The perimeter is twice the sum of the length and width. Including the perimeter in the table solves the second part of the problem.

1 120 120 242
2 60 120 124
3 40 120 86
4 30 120 68
5 24 120 58
6 20 120 52
8 15 120 46
10 12 120 44

So the shape with the smallest perimeter is the nearly square 10 × 12. This is true in general: The shape with the least perimeter or surface area enclosing the greatest volume is the closest to a circle or sphere. Here, a square is as close to a circle as you can get with four sides, and 10 × 12 is as close as you can get to a square.

6.5.3 Problem 18

Drawing diagrams for smaller problems reveals the sequence in the following table:

Sections on each sideNumber of posts
1 4
2 8
3 12
4 16

The relationship above is that there are four times as many posts as sections, so the final result is 40 posts for 10 sections.

6.5.4 Problem 20

Each square has four edges, and joining two squares along one edge removes one from both but two from their sum. Hence all possible perimeters all are even.

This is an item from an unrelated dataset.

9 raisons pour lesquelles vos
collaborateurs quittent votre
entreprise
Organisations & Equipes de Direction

What is the largest number of exposed edges?

Simple counting arguments give an overestimate. Given nine squares, there can be at most 36 edges exposed, or four for each square. But each square must be joined to at least one other. Again, joining reduces the number of exposed edges by one per square. Each square must be joined, so each contributes at most three edges to the total. So there can be at most 27 edges exposed, or 26 taking into account the previous paragraph.

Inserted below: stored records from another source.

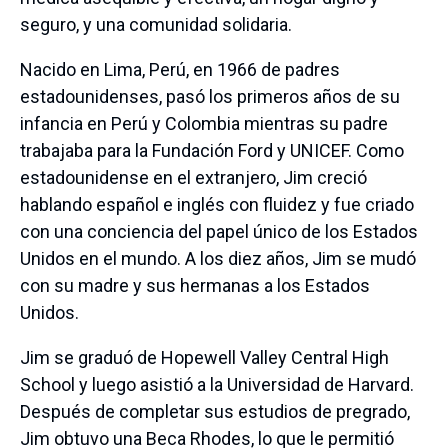
seguro, y una comunidad solidaria.
Nacido en Lima, Perú, en 1966 de padres
estadounidenses, pasó los primeros años de su
infancia en Perú y Colombia mientras su padre
trabajaba para la Fundación Ford y UNICEF. Como
estadounidense en el extranjero, Jim creció
hablando español e inglés con fluidez y fue criado
con una conciencia del papel único de los Estados
Unidos en el mundo. A los diez años, Jim se mudó
con su madre y sus hermanas a los Estados
Unidos.
Jim se graduó de Hopewell Valley Central High
School y luego asistió a la Universidad de Harvard.
Después de completar sus estudios de pregrado,
Jim obtuvo una Beca Rhodes, lo que le permitió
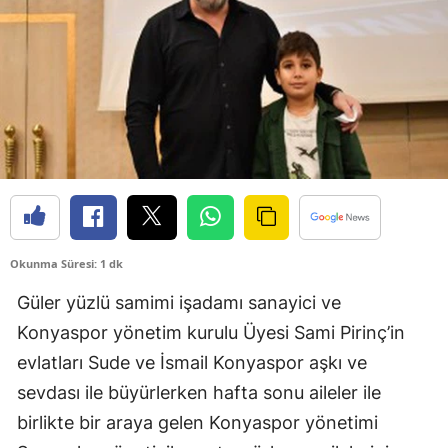
Bilecik
Bingöl
Bitlis
Bolu
Burdur
Bursa
Okunma Süresi: 1 dk
Çanakkale
Güler yüzlü samimi işadamı sanayici ve
Çankırı
Konyaspor yönetim kurulu Üyesi Sami Pirinç’in
Çorum
evlatları Sude ve İsmail Konyaspor aşkı ve
Denizli
sevdası ile büyürlerken hafta sonu aileler ile
birlikte bir araya gelen Konyaspor yönetimi
Diyarbakır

But they squares are all connected. The form hiding the fewest edges occurs when placing all squares in a line. Shifting around squares from this shape only hides more edges, so we know the largest perimeter is 20.

And what is the smallest number? There must be at least four edges exposed, as all the squares are linked and there must be at least four larger edges of at least one edge each.

In general, the most “circle-like” figure has the least exposed surface. In this case, the shape would be square, exposing 12 edges. Shifting any block around a square exposes more edges, so the square is the smallest with a perimeter of 12.

The remaining problem is to take the largest (or smallest) shape and shift blocks around to form all the intermediates. Forming each of 14, 16, and 18 is fairly simple.